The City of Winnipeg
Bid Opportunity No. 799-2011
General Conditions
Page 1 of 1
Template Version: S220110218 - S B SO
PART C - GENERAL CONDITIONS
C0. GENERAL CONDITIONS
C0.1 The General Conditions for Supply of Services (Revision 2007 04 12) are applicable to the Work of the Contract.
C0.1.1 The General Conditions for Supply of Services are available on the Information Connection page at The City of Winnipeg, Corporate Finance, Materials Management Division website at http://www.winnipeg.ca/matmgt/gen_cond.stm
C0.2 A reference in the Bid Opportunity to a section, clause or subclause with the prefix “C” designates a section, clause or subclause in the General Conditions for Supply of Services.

++++++

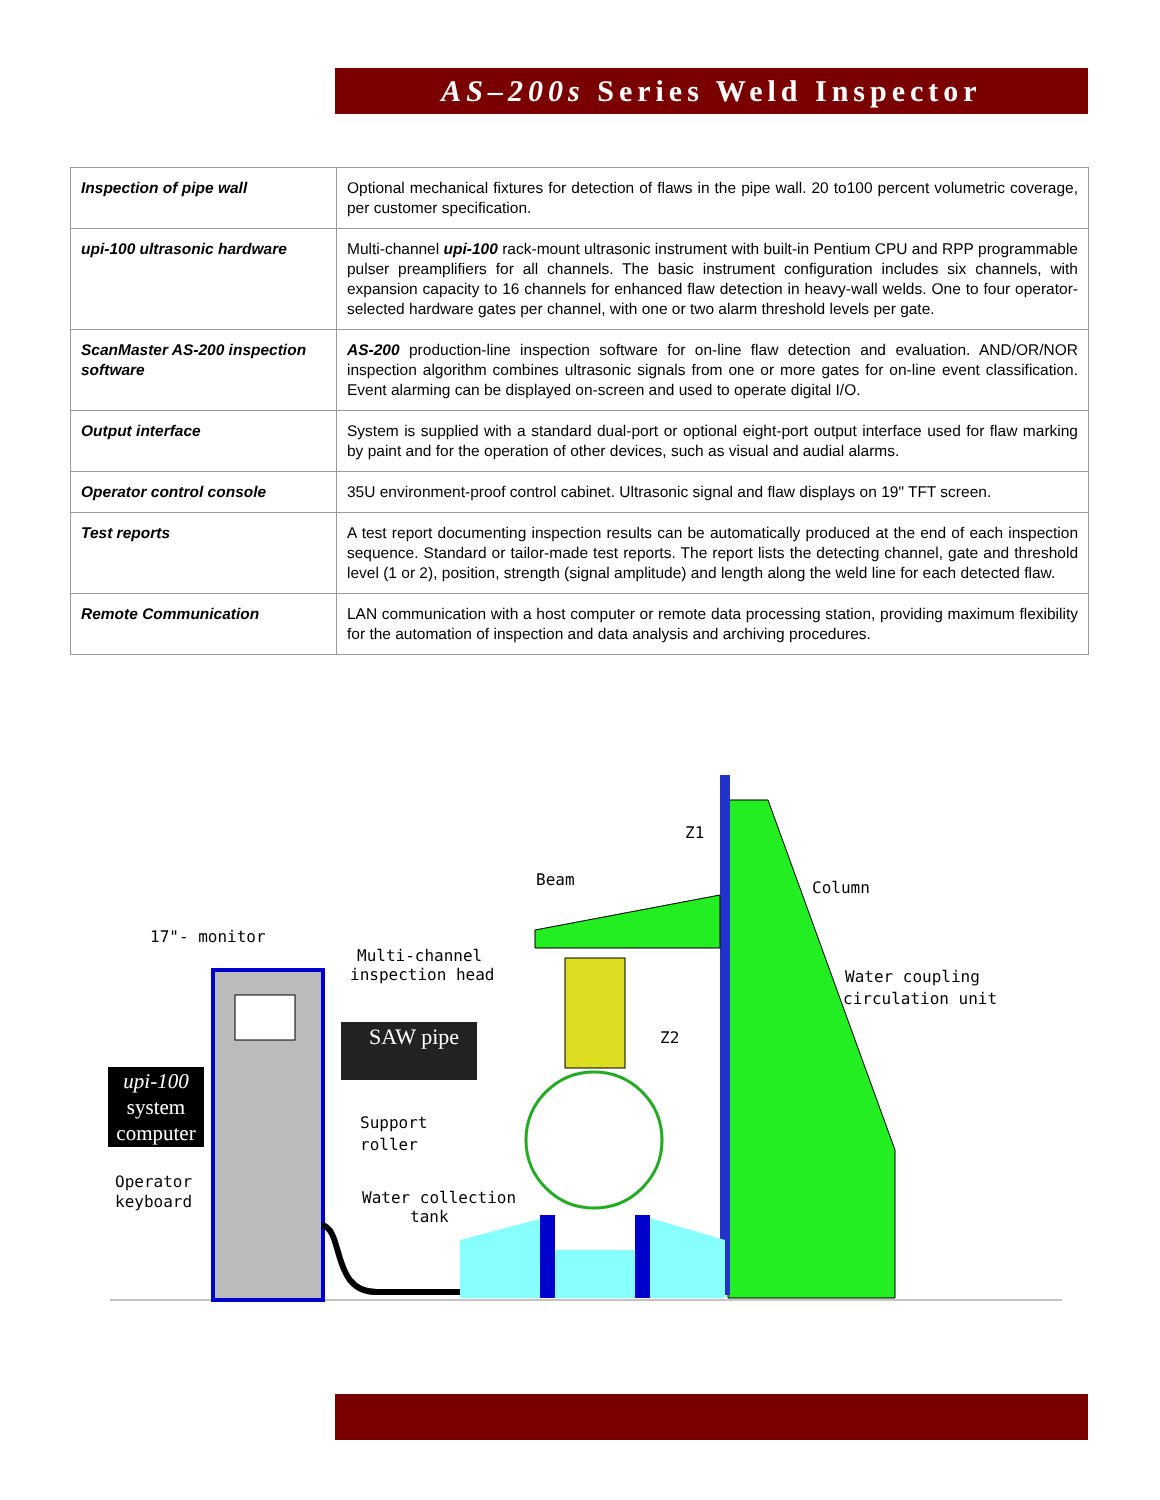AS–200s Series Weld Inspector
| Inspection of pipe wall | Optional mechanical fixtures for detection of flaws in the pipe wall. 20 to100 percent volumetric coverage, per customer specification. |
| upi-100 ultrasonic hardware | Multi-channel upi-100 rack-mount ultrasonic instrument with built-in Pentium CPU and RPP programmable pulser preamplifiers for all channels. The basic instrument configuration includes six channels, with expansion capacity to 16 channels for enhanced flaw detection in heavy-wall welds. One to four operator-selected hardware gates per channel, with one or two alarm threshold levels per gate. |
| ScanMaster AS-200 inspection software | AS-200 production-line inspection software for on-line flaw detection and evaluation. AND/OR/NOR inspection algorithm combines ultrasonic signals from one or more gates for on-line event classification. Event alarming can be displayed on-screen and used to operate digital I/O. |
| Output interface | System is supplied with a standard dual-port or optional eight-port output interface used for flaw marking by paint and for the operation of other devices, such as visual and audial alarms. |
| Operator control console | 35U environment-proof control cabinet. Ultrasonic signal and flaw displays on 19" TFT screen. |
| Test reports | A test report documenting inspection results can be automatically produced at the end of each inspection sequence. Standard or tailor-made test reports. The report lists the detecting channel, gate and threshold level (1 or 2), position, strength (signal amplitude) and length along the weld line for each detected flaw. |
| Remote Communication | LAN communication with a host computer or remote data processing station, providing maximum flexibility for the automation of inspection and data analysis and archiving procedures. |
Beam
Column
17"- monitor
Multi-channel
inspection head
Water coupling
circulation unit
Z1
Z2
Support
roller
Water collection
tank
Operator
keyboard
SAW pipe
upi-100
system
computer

++++++

▸ **Problem description**
For the material above, reproduce exactly the lines from the line with "Page 1 of 1" to the line with "C0.2 A reference", inclusive, and exclude all others.

▸ **Solution to the problem**
Page 1 of 1
Template Version: S220110218 - S B SO
PART C - GENERAL CONDITIONS
C0. GENERAL CONDITIONS
C0.1 The General Conditions for Supply of Services (Revision 2007 04 12) are applicable to the Work of the Contract.
C0.1.1 The General Conditions for Supply of Services are available on the Information Connection page at The City of Winnipeg, Corporate Finance, Materials Management Division website at http://www.winnipeg.ca/matmgt/gen_cond.stm
C0.2 A reference in the Bid Opportunity to a section, clause or subclause with the prefix “C” designates a section, clause or subclause in the General Conditions for Supply of Services.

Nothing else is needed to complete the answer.